Corruption à la Ville de Montréal, fraude électorale à la Ville de Boisbriand, conflit d'intérêts au conseil des ministres, partisanerie sur les chèques de subvention, factures gargantuesques de bureaucrates. Il ne se passe guère une journée sans que l'intégrité de nos élus et de nos administrateurs publics soit mise en cause.

Corruption à la Ville de Montréal, fraude électorale à la Ville de Boisbriand, conflit d'intérêts au conseil des ministres, partisanerie sur les chèques de subvention, factures gargantuesques de bureaucrates. Il ne se passe guère une journée sans que l'intégrité de nos élus et de nos administrateurs publics soit mise en cause.

Pourtant, le Canada se classerait parmi les pays les moins corrompus de la planète, selon Transparency International. Cet organisme, qui définit la corruption comme l'abus d'une fonction publique à des fins d'enrichissement personnel, publie chaque année un indice de perception de la corruption (IPC). En 2008, le Canada se classait au neuvième rang des pays les plus propres au monde. Devrait-on de ce fait marginaliser les dangers de la corruption?

Notre plus grande erreur serait sans doute de considérer ces scandales comme des incidents passagers. N'y voir qu'un dysfonctionnement moral affligeant une poignée d'individus. Croire que lorsque les pommes pourries auront été démasquées – et que les journalistes auront cessé leurs désagréables inquisitions – nous pourrons recouvrer notre «monde parfait» et bénéficier à nouveau de la supériorité morale de nos politiciens et bureaucrates.

En réalité, les politiciens et les fonctionnaires sont des individus qui, en dépit de leurs contraintes morales et éthiques, peuvent parfois agir malhonnêtement lorsqu'ils estiment que le bénéfice anticipé de leur crime est supérieur à la probabilité de se faire prendre et d'en payer le prix.

Puisqu'il est admis que l'efficacité administrative du secteur public est généralement moindre que celle du secteur privé, on peut présumer qu'il en va de même de son efficacité à contrer les nombreux abus réalisés sur le dos des citoyens. Pourquoi? Tout simplement parce dans le secteur public, l'argent que les politiciens et les bureaucrates gèrent n'est pas le leur. D'où un moindre souci à combattre les abus.

La corruption est fort dommageable pour notre économie.

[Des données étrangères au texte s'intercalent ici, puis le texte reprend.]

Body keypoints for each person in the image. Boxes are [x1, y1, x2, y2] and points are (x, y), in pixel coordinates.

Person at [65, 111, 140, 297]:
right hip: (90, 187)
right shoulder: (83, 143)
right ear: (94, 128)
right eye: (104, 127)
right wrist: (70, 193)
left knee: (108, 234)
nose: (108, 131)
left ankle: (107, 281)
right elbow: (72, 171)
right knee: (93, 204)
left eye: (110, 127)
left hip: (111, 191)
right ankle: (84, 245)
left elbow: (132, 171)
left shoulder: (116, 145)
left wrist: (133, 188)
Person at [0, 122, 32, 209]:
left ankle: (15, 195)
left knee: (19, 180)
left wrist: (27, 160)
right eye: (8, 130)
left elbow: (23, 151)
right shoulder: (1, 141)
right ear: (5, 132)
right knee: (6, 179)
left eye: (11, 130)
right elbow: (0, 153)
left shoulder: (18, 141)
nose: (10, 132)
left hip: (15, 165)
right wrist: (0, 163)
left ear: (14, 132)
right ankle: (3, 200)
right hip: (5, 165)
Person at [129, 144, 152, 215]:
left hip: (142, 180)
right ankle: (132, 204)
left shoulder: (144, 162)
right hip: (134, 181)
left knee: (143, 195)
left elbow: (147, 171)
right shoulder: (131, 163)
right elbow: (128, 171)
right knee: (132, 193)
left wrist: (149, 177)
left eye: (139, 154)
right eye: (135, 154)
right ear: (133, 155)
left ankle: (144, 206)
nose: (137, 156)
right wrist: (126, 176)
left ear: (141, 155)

Outre les considérations morales, elle nous empêche de bénéficier des bienfaits de la concurrence. Dans le monde de la corruption, ce n'est plus l'entreprise efficace et compétitive qui gagne les appels d'offres du secteur public, mais celle qui a les meilleurs contacts au gouvernement.

Le classement de l'IPC est d'ailleurs riche d'enseignement. Les pays les moins corrompus sont des pays prospères laissant une grande place à la concurrence et à l'économie de marché. À l'inverse, les pays se classant au bas de l'échelle, ceux chez qui on a décelé le plus de corruption, se caractérisent par leur pauvreté et par un État omniprésent.

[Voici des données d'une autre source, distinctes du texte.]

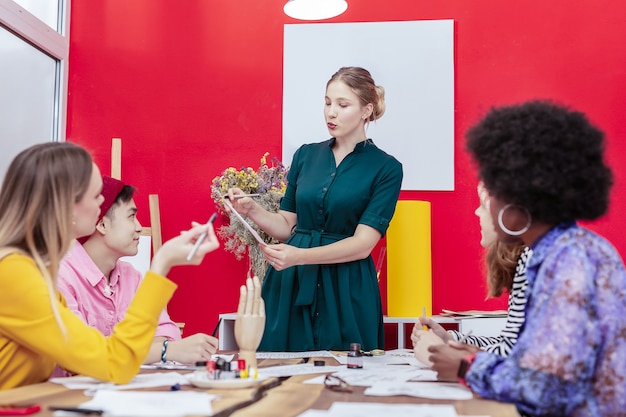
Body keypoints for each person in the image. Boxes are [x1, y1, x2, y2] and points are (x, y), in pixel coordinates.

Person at [428, 100, 626, 416]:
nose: (486, 209)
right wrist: (476, 355)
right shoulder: (573, 250)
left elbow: (547, 387)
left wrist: (468, 366)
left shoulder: (568, 263)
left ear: (519, 199)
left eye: (492, 194)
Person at [0, 142, 219, 390]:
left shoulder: (33, 270)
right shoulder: (15, 273)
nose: (102, 202)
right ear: (66, 205)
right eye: (96, 196)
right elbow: (114, 362)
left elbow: (94, 359)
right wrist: (162, 262)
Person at [227, 66, 403, 351]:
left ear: (366, 110)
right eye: (327, 102)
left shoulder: (386, 168)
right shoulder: (306, 155)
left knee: (348, 376)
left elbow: (362, 245)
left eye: (343, 105)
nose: (331, 112)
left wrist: (300, 256)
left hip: (346, 288)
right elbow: (286, 225)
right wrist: (251, 210)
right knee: (279, 375)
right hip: (292, 284)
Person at [57, 176, 218, 366]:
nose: (140, 227)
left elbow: (166, 330)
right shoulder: (61, 277)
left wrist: (149, 349)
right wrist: (165, 350)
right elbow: (86, 355)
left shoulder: (130, 276)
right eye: (131, 216)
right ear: (102, 224)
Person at [411, 182, 528, 364]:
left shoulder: (533, 264)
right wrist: (450, 340)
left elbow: (515, 364)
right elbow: (511, 347)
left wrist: (447, 360)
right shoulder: (529, 257)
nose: (476, 212)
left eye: (483, 206)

Au Québec, on a tendance à associer l'âge d'or de la corruption politique à l'ère Duplessis. Toutefois, en 1961, la part occupée par le secteur public dans l'économie québécoise se situait à 26,7% du PIB. On peut penser qu'à l'époque, ce fléau n'affectait qu'à la marge notre économie. Aujourd'hui, la part occupée par le secteur public dans notre économie voisine les 45% (44,9% en 2006). Il serait donc périlleux de sous-estimer les dommages d'une telle corruption sur notre prospérité économique.

De toute évidence, lorsqu'on reconnaîtra que l'État s'avère un foyer propice aux abus, il est fort à parier qu'on resserrera les systèmes de reddition de comptes assujettissant nos gouvernements et qu'on implantera des règles pour limiter la part de l'économie qu'on confie au secteur public.

D'ici là, il semble que la préoccupation politique soit celle d'augmenter les impôts, les taxes et les tarifs pour contrer les déficits records de nos gouvernements. Les allégations de corruptions? On devra vraisemblablement se contenter de: «je ne suis pas au courant», «je vais m'informer» et «j'ai demandé à mon ministère d'examiner la question».